Starting this Spring, Kathy Hadley of Freeborn & Hadley Family Farms will be the new president of Oregon Aglink for 2023. Alongside her work with Polk County and Oregon Farm Bureaus, Young Farmers & Ranchers, and various commodity associations, Hadley is stepping into her new role at Oregon Aglink with lots of excitement to connect Oregonians with their local farmers.
Q: What’s your background in Oregon and agriculture?
A: My dad’s family farmed in Kansas before coming out to Oregon and purchasing the main “home place” in the 1960s. My mom grew up on a family farm near Eugene where I-5 and Beltline freeways cross today.
Once I was out of diapers, I was pretty much my Dad’s sidekick – I really appreciate that to him it didn’t matter that I wasnt a boy – I got to “help him” with farm stuff, go fishing together, etc. As I got older, I loved getting increasing responsibilities with the farm work. Probably my favorite childhood farm memory is the hay “forts” Dad would build me to ride in down to the back pasture to feed the cows.
I became very involved with 4-H and then FFA, where I was able to rent some land we hadn’t previously farmed for my project. This gave me in-depth production experience as a teen, and I was the only kid in my senior year Personal Finance course to not only know what an IRA was, but already have one! My FFA efforts earned me the State Star Farmer recognition my senior year.
I decided to attend OSU so I could continue farming with my Dad. I was in the University Honors College and a member of the Women’s Rowing Team. I graduated with a double major in Ag Business Management and Ag & Resource Economics, as well as minors in Crop Science and Natural Resource & Environmental Law & Policy. I also completed a Masters in Agriculture because honestly, I had another year of NCAA eligibility and wanted to keep rowing!
Q: What does your life look like today?
Today, I run my family farm with my Dad near Rickreall raising a variety of crops including several species of grass seed, canola, wheat, oats, alfalfa, turnips, and beef cattle. I also joined another family farm when I married my husband Troy. Today, he and I run that operation in the Silverton Hills near Drakes Crossing, raising fine fescue, oats, canola and beef cattle. As my kids have gotten bigger, I have loved the times when we have all three current generations out working in the same field or on the same project.

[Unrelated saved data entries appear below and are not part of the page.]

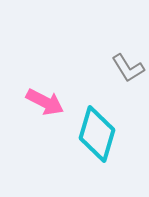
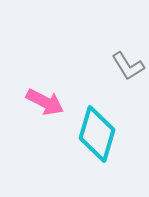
gray L-shape: moved 2 px up
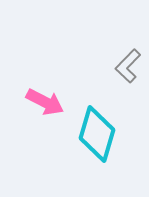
gray L-shape: rotated 76 degrees clockwise
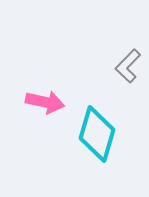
pink arrow: rotated 15 degrees counterclockwise
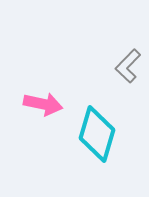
pink arrow: moved 2 px left, 2 px down
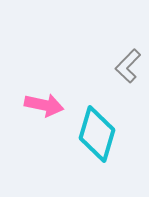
pink arrow: moved 1 px right, 1 px down
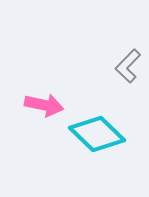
cyan diamond: rotated 62 degrees counterclockwise
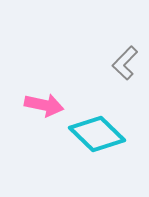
gray L-shape: moved 3 px left, 3 px up
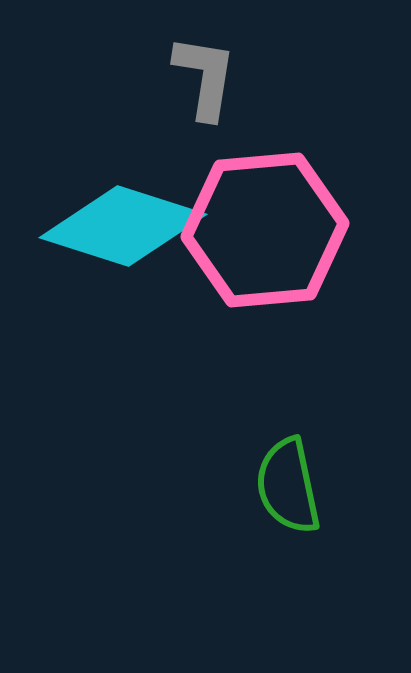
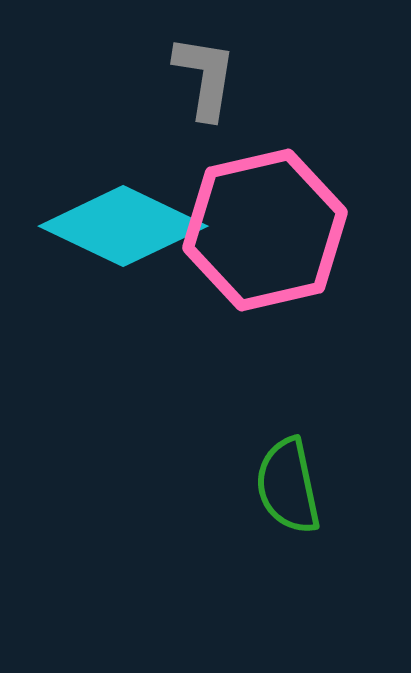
cyan diamond: rotated 8 degrees clockwise
pink hexagon: rotated 8 degrees counterclockwise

Q: How did you get involved with Oregon Aglink?
I knew what Oregon Aglink was, but honestly I didn’t know that much about the organization prior to attending the Denim & Diamonds event around ten years ago. After that, I was approached by Geoff Horning, the Executive Director at that time, about joining the board. I had been wanting to do more ag education work through Farm Bureau, which I’m also involved in, so when I had lunch with Geoff and he slid over a brochure that had the words “Promotion & Education” on the cover, I was sold. I have loved working with such a dedicated staff that shows so much appreciation for you just passing along ideas and feedback, and even more so appreciates you for actually volunteering time.
Q: How do you connect your hopes for the future with the work you’ll do this year?
I want to make sure my kids will have the same opportunities as I did to be involved with Oregon agriculture in the future. They’ll be the fourth and sixth generations to work on the two farms in our family. Connecting with the 98% of people who don’t actively farm, helping them understand and value our industry, is the best way to do that.
I want to do anything I can to help raise Oregon Aglink’s ability to connect with and educate those who live and work outside of farming.